There were 14 eligible patients with a median age of 71 years (range 61-91 years) and a median 13 months follow-up. At final follow-up, the median active elevation was 120° (range 80°-150°), external rotation was 40° (range 0°-50°), and internal rotation was 40° (range 0°-80°). Median VAS was 2 (range 0-8), SST was 71% (range 33%-92%), SSV was 78% (range 20-90%), and ASES was 73 (range 17-90). All patients exhibited radiographic union. There were five minor complications in three patients: postoperative neuropathy, tuberosity nonunion, scapula notching, and proximal humeral stress shielding.

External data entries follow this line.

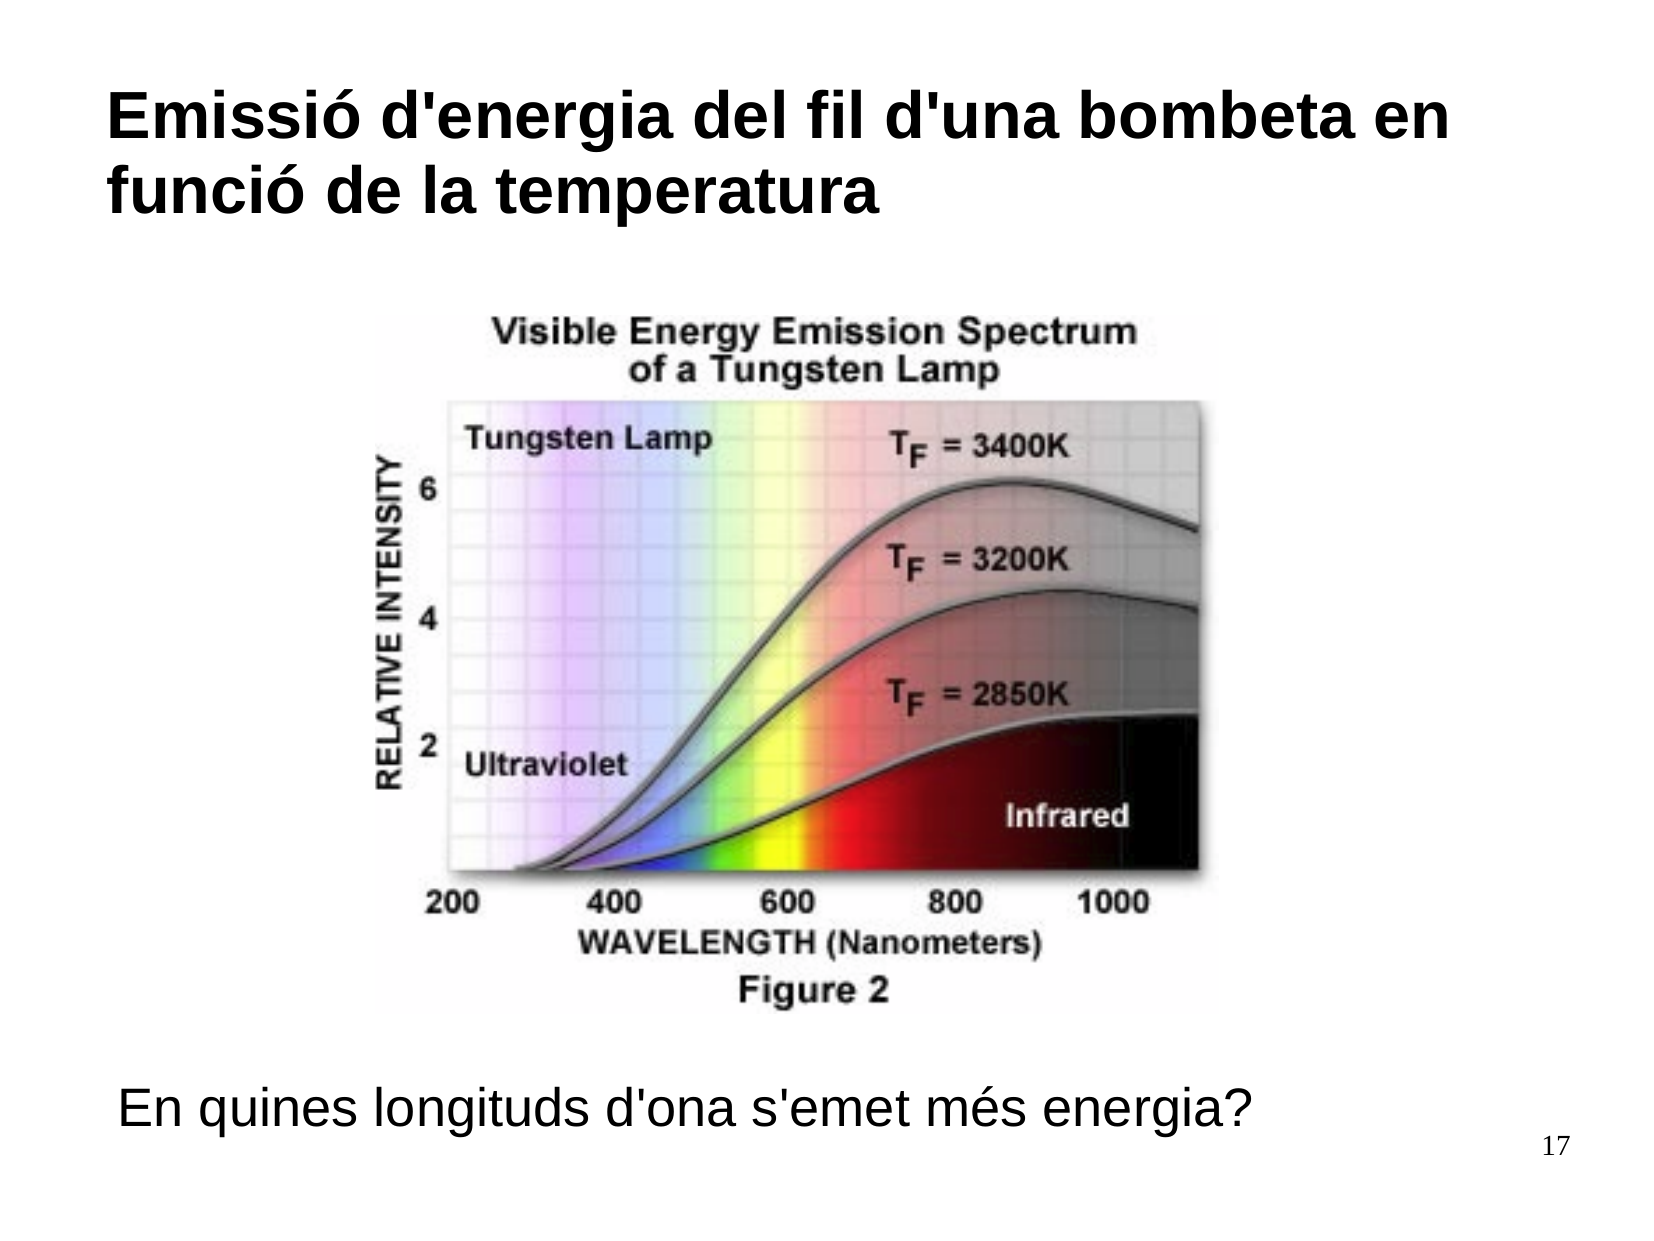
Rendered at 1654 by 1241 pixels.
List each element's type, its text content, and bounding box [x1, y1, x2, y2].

text_box Emissió d'energia del fil d'una bombeta en funció de la temperatura [92, 70, 1485, 236]
picture [375, 315, 1219, 1014]
text_box En quines longituds d'ona s'emet més energia? [102, 1070, 1542, 1146]
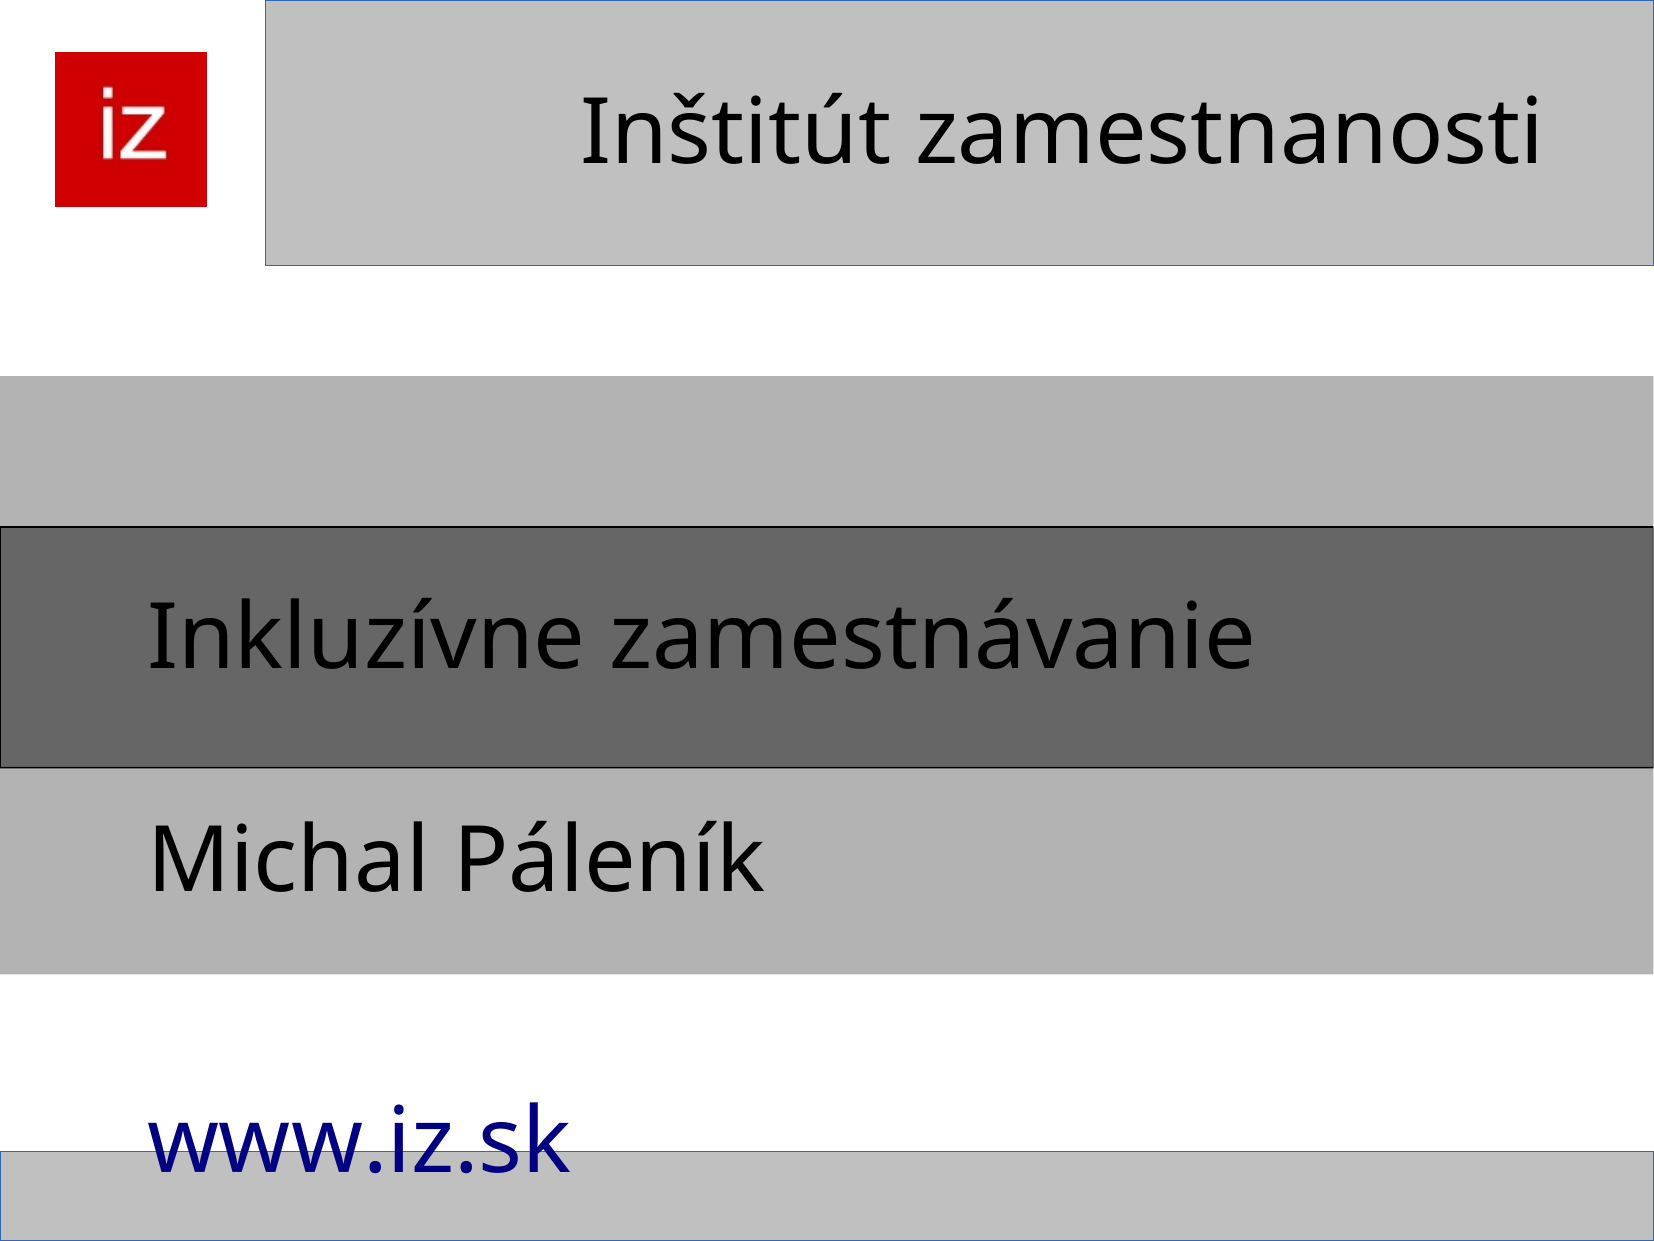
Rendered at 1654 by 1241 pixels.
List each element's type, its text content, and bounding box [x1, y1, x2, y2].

Cementless long-stem RTSA is a viable alternative to primary fracture fixation in the elderly patient population with metadiaphyseal proximal humerus fractures.
在老年患者群体中,骨折粉碎、骨质疏松性骨折以及相关的关节炎或肩袖病变较为常见,肱骨干近端骨折是一类具有挑战性的骨折亚组,难以治疗。本研究报告了非骨水泥长柄反向全肩关节置换术(RTSA)作为老年患者肱骨干近端骨折的主要治疗方法。
2018年1月至2021年10月期间,22例连续发生肱骨干近端骨折并伴有骨干延伸的患者接受了非骨水泥长柄RTSA手术。纳入年龄大于60岁且有至少1年临床和影像学随访资料的患者。回顾性收集患者的人口统计学数据、活动范围以及患者报告的结果[视觉模拟量表(VAS)疼痛评分、简易肩关节测试(SST)、主观肩关节评分(SSV)和美国肩肘外科医师(ASES)评分]。对术后X线片进行评估,以确定骨折和结节愈合情况。
14例符合条件的患者,中位年龄71岁(范围61 - 91岁),中位随访时间13个月。末次随访时,主动抬高的中位角度为120°(范围80° - 150°),外旋为40°(范围0° - 50°),内旋为40°(范围0° - 80°)。VAS中位评分为2分(范围0 - 8分),SST为71%(范围33% - 92%),SSV为78%(范围20 - 90%),ASES为73分(范围17 - 90分)。所有患者均显示影像学愈合。3例患者出现5例轻微并发症:术后神经病变、结节不愈合、肩胛切迹和肱骨头近端应力遮挡。
对于患有肱骨干近端骨折的老年患者,非骨水泥长柄RTSA是骨折一期固定的可行替代方案。